What the task requires: Tally the lines in the entries below where the string "МКАД" occurs. Reply with the total alone.
________
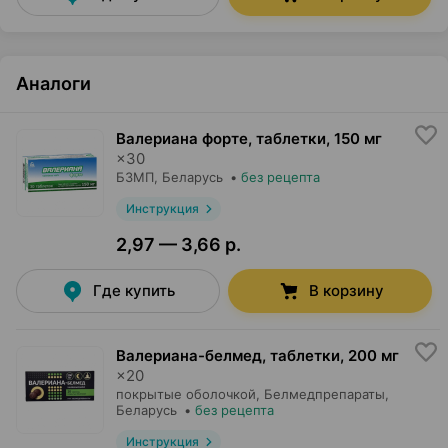
Аналоги
Валериана форте, таблетки
,
150 мг
×
30
БЗМП
, Беларусь
•
без рецепта
Инструкция
2,97 — 3,66 р.
Где купить
В корзину
Валериана-белмед, таблетки
,
200 мг
×
20
покрытые оболочкой,
Белмедпрепараты
,
Беларусь
•
без рецепта
Инструкция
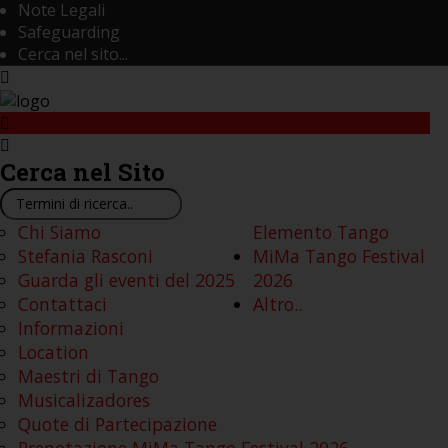
Note Legali
Safeguarding
Cerca nel sito...
Cerca
nel Sito
Cerca...
Chi Siamo
Elemento Tango
Stefania Rasconi
MiMa Tango Festival
Guarda gli eventi del 2025
2026
Contattaci
Altro..
Informazioni
Location
Maestri di Tango
Musicalizadores
Quote di Partecipazione
Prenotazione MiMa Tango Festival 2026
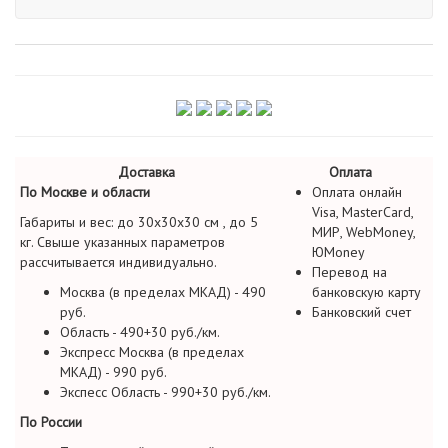
Доставка
Оплата
По Москве и области
Оплата онлайн
Visa, MasterCard,
Габариты и вес: до 30х30х30 см , до 5
МИР, WebMoney,
кг. Свыше указанных параметров
ЮMoney
рассчитывается индивидуально.
Перевод на
Москва (в пределах МКАД) - 490
банковскую карту
руб.
Банковский счет
Область - 490+30 руб./км.
Экспресс Москва (в пределах
МКАД) - 990 руб.
Экспесс Область - 990+30 руб./км.
По России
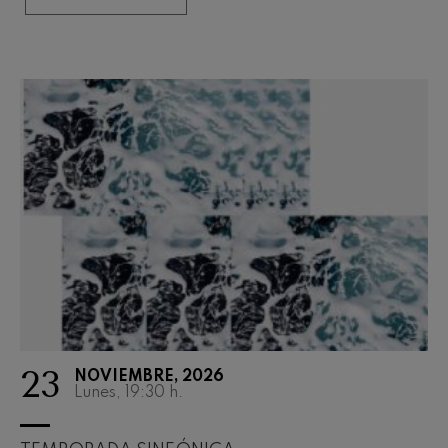
23
NOVIEMBRE, 2026
Lunes, 19:30
h.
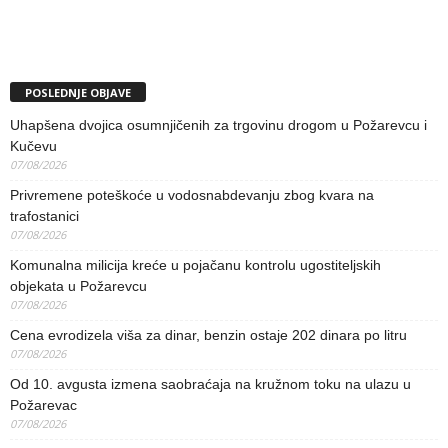
POSLEDNJE OBJAVE
Uhapšena dvojica osumnjičenih za trgovinu drogom u Požarevcu i
Kučevu
07/08/2026
Privremene poteškoće u vodosnabdevanju zbog kvara na
trafostanici
07/08/2026
Komunalna milicija kreće u pojačanu kontrolu ugostiteljskih
objekata u Požarevcu
07/08/2026
Cena evrodizela viša za dinar, benzin ostaje 202 dinara po litru
07/08/2026
Od 10. avgusta izmena saobraćaja na kružnom toku na ulazu u
Požarevac
07/08/2026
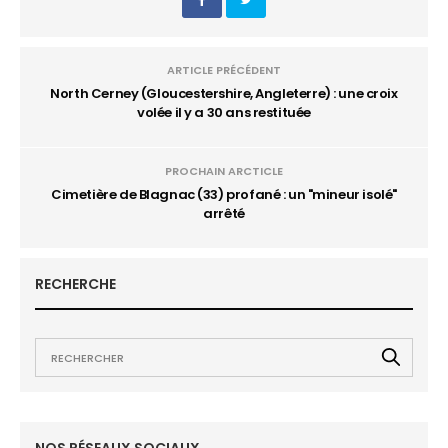
ARTICLE PRÉCÉDENT
North Cerney (Gloucestershire, Angleterre) : une croix
volée il y a 30 ans restituée
PROCHAIN ARCTICLE
Cimetière de Blagnac (33) profané : un "mineur isolé"
arrêté
RECHERCHE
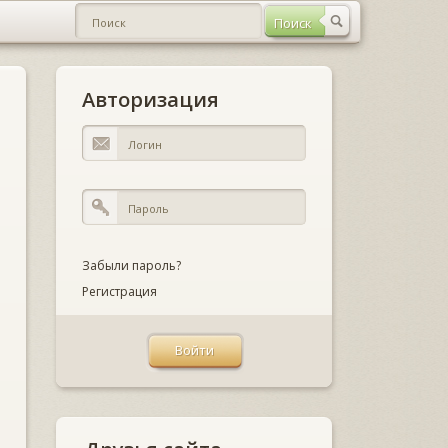
Авторизация
Забыли пароль?
Регистрация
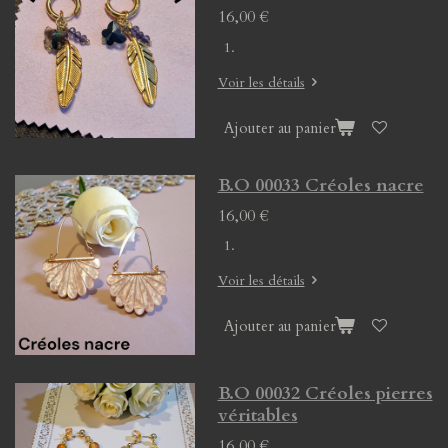
16,00 €
Voir les détails
Ajouter au panier
B.O 00033 Créoles nacre
16,00 €
Voir les détails
Ajouter au panier
B.O 00032 Créoles pierres
véritables
16,00 €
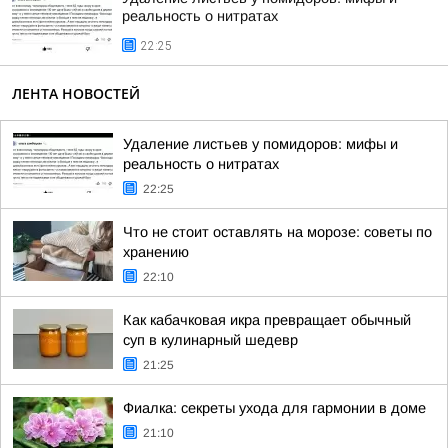
реальность о нитратах
22:25
ЛЕНТА НОВОСТЕЙ
Удаление листьев у помидоров: мифы и
реальность о нитратах
22:25
Что не стоит оставлять на морозе: советы по
хранению
22:10
Как кабачковая икра превращает обычный
суп в кулинарный шедевр
21:25
Фиалка: секреты ухода для гармонии в доме
21:10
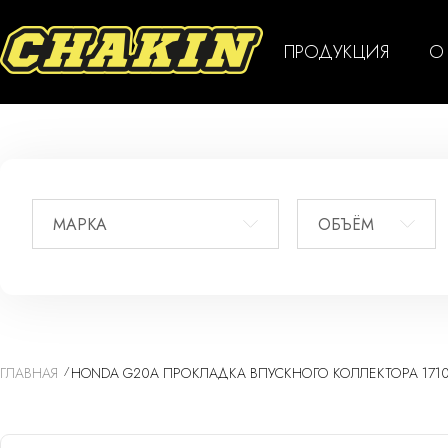
ПРОДУКЦИЯ
О
МАРКА
ОБЪЁМ
ГЛАВНАЯ
HONDA G20A ПРОКЛАДКА ВПУСКНОГО КОЛЛЕКТОРА 171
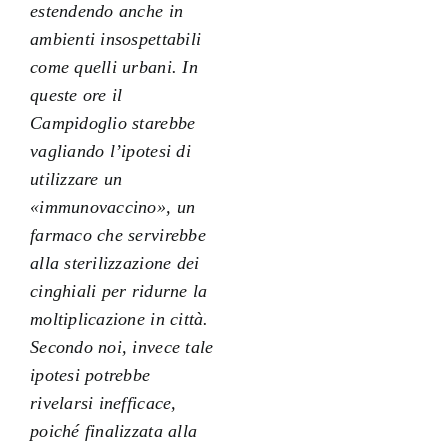
estendendo anche in
ambienti insospettabili
come quelli urbani. In
queste ore il
Campidoglio starebbe
vagliando l’ipotesi di
utilizzare un
«immunovaccino», un
farmaco che servirebbe
alla sterilizzazione dei
cinghiali per ridurne la
moltiplicazione in città.
Secondo noi, invece tale
ipotesi potrebbe
rivelarsi inefficace,
poiché finalizzata alla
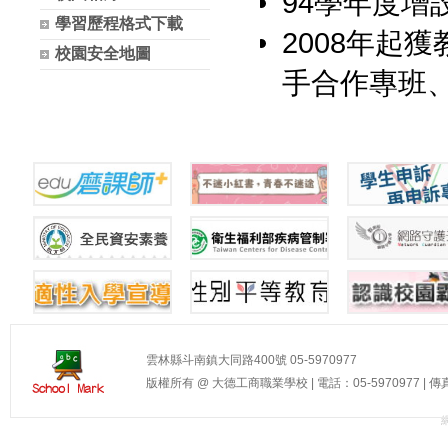
94學年度
學習歷程格式下載
2008年起
校園安全地圖
手合作專班
雲林縣斗南鎮大同路400號 05-5970977
版權所有 @ 大德工商職業學校 | 電話：05-5970977 | 傳真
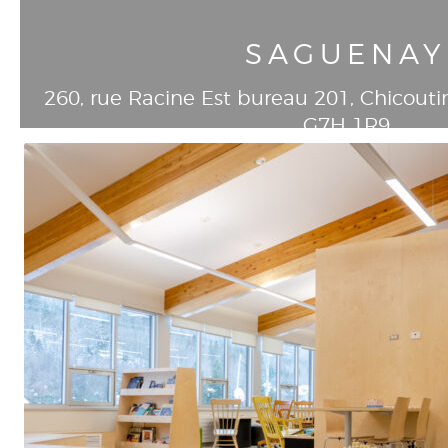
SAGUENAY
260, rue Racine Est bureau 201
, Chicouti
G7H 1R9
T
418-549-8293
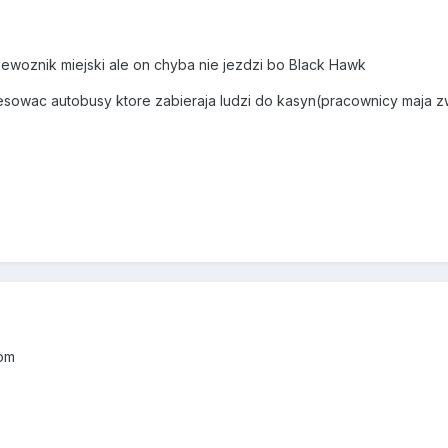
ewoznik miejski ale on chyba nie jezdzi bo Black Hawk
resowac autobusy ktore zabieraja ludzi do kasyn(pracownicy maja z
om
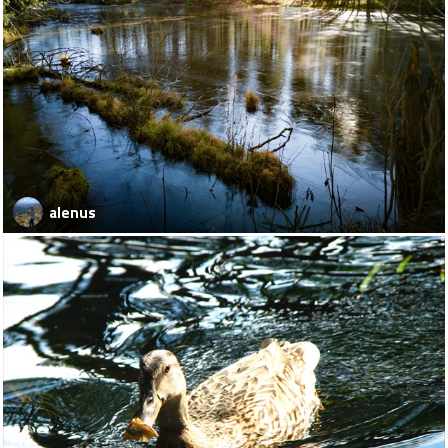
alenus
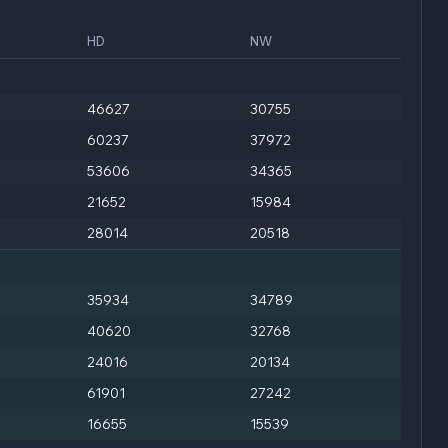
HD
NW
46627
30755
60237
37972
53606
34365
21652
15984
28014
20518
35934
34789
40620
32768
24016
20134
61901
27242
16655
15539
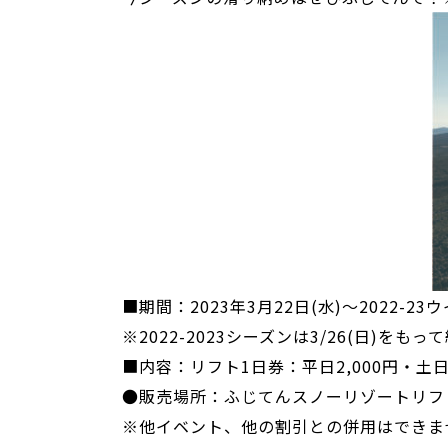
■期間：2023年3月22日(水)～2022-
※2022-2023シーズンは3/26(日)をも
■内容：リフト1日券：平日2,000円・土日3
●販売場所：ふじてんスノーリゾートリフ
※他イベント、他の割引との併用はできま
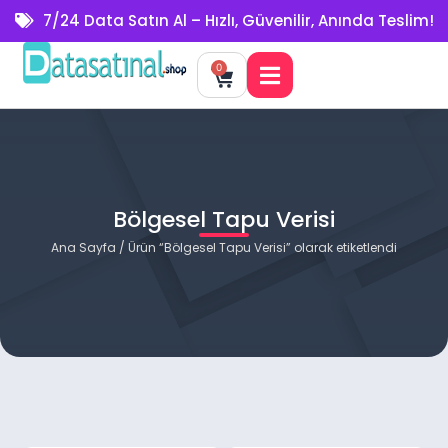
7/24 Data Satın Al – Hızlı, Güvenilir, Anında Teslim!
0
Bölgesel Tapu Verisi
Ana Sayfa
/ Ürün “Bölgesel Tapu Verisi” olarak etiketlendi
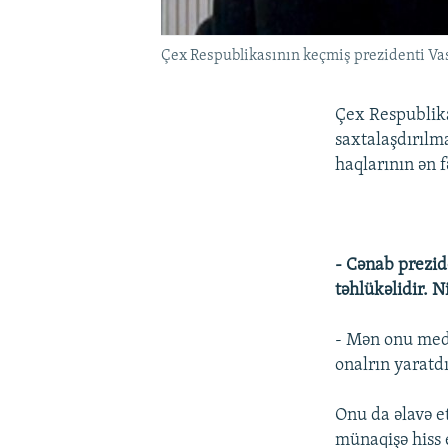
Çex Respublikasının keçmiş prezidenti Vas
Çex Respublika
saxtalaşdırılm
haqlarının ən 
- Cənab prezid
təhlükəlidir. N
- Mən onu medi
onalrın yaratd
Onu da əlavə e
münaqişə hiss 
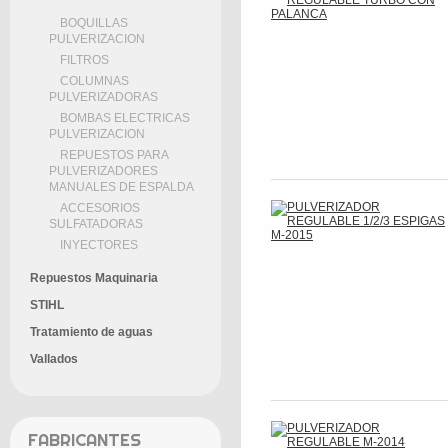
BOQUILLAS
PULVERIZACION
FILTROS
COLUMNAS
PULVERIZADORAS
BOMBAS ELECTRICAS
PULVERIZACION
REPUESTOS PARA
PULVERIZADORES
MANUALES DE ESPALDA
ACCESORIOS
SULFATADORAS
INYECTORES
Repuestos Maquinaria
STIHL
Tratamiento de aguas
Vallados
FABRICANTES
________
Your solution: 2